Joey D’Antoni (blogTwitter), one of my co-authors, reminded me that row and page compression do not work on LOB (“large object”) data. Dave Dustin (Twitter) and Niko Neugebauer (blog | Twitter) said that they specifically use COMPRESS for LOB data for this reason.

Code changes

Using these functions requires changes to existing code because you need to use the COMPRESS function when inserting data. Dave and Niko did it by concealing the functionality inside views.

If you cannot make code changes to your environment, you may have to resort to row and page compression, or possibly columnstore indexes.

How does it work?

Released with SQL Server 2016, COMPRESS leverages the open source gzip compression algorithm, and can reduce the space used by as much as 90% depending on the kind of data in question. Data is stored as the VARBINARY(MAX) data type:

INSERT INTO dbo.Table1 (Col1, Col2) VALUES ('C0001', COMPRESS('<long string goes here>'));

DECOMPRESS is used to read the data out again:

SELECT Col1, DECOMPRESS(Col2) AS Col2 FROM dbo.Table1 WHERE Col1 = 'C0001';

Where would I use it?

This is great for keeping track of LOB data that doesn’t need to be queried often, for example large strings containing JSON and XML text.

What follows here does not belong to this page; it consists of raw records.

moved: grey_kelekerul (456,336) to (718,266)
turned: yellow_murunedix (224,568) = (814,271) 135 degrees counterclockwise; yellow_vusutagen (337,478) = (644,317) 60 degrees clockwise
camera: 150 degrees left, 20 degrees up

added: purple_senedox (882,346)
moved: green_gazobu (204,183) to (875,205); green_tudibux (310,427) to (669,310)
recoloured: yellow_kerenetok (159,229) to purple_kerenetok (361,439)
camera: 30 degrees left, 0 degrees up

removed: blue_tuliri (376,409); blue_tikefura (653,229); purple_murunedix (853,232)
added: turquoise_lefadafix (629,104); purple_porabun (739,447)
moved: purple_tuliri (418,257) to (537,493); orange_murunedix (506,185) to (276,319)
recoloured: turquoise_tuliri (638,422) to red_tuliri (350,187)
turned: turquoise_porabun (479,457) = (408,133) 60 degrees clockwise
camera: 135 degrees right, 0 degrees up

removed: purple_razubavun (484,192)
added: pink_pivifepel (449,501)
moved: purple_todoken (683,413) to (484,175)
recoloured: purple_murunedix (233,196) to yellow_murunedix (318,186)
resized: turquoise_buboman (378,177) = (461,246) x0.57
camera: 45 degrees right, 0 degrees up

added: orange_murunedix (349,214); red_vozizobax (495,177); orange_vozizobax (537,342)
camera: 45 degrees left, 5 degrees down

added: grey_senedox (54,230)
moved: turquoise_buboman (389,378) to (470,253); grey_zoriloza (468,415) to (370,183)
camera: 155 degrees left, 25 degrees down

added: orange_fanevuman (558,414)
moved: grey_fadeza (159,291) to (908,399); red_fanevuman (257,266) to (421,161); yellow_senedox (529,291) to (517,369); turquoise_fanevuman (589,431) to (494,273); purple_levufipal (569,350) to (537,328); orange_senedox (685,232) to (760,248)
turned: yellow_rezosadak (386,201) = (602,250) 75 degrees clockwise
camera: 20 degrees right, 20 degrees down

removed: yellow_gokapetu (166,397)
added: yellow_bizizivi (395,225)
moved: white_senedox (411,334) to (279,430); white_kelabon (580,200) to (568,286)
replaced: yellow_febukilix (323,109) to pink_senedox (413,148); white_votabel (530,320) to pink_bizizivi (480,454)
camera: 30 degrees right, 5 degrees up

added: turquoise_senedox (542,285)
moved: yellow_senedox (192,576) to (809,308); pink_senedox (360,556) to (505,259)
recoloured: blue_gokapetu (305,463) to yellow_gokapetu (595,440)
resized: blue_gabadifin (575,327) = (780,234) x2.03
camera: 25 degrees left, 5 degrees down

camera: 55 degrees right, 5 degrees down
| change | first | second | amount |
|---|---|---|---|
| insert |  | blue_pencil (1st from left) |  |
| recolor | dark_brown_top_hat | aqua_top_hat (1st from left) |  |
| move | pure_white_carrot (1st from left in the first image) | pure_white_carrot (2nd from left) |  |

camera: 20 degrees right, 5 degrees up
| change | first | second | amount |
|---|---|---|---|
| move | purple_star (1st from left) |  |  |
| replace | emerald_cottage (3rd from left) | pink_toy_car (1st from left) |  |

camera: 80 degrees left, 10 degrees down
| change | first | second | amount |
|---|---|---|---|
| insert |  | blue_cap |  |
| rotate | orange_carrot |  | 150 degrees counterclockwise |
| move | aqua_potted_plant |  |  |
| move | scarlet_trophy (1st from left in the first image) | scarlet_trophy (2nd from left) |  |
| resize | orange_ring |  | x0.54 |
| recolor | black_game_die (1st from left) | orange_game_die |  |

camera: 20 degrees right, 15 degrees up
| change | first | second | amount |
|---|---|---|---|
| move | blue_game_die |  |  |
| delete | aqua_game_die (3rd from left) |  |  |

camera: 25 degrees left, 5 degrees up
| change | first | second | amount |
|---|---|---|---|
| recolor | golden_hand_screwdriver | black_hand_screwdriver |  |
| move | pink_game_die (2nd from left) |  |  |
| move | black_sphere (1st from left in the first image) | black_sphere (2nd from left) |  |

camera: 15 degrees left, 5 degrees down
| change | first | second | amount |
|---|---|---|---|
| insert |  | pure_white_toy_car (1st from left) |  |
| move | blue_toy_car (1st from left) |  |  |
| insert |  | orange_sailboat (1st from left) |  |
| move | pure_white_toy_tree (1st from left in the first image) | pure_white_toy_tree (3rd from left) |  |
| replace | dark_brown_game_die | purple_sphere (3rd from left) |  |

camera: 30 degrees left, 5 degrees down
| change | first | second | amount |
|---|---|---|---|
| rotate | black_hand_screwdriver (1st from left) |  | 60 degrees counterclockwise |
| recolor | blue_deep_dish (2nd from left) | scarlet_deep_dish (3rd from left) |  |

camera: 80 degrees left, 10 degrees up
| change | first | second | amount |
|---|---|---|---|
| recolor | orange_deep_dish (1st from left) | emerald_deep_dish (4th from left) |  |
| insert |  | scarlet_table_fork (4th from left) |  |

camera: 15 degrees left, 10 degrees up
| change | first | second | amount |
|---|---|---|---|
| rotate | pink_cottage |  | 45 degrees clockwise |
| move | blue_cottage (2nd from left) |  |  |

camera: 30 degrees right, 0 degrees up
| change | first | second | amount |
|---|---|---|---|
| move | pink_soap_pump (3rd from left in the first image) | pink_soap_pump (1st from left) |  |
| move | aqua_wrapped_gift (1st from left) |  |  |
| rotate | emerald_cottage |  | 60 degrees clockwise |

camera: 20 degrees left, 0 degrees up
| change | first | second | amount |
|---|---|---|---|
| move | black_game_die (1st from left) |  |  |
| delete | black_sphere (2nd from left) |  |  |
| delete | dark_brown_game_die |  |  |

As noted in a previous post, the XML data type may not be appropriate for auditing purposes because it permanently modifies the data, whereas COMPRESS would be an appropriate storage mechanism because the data is exactly the same when read out again.

Are there any limitations?

You can’t index compressed data, because it’s stored as a compressed byte array. If you want to create an index, you can either use row or page compression and hope for the best, or use a computed column containing the data you need from the column, and index that instead.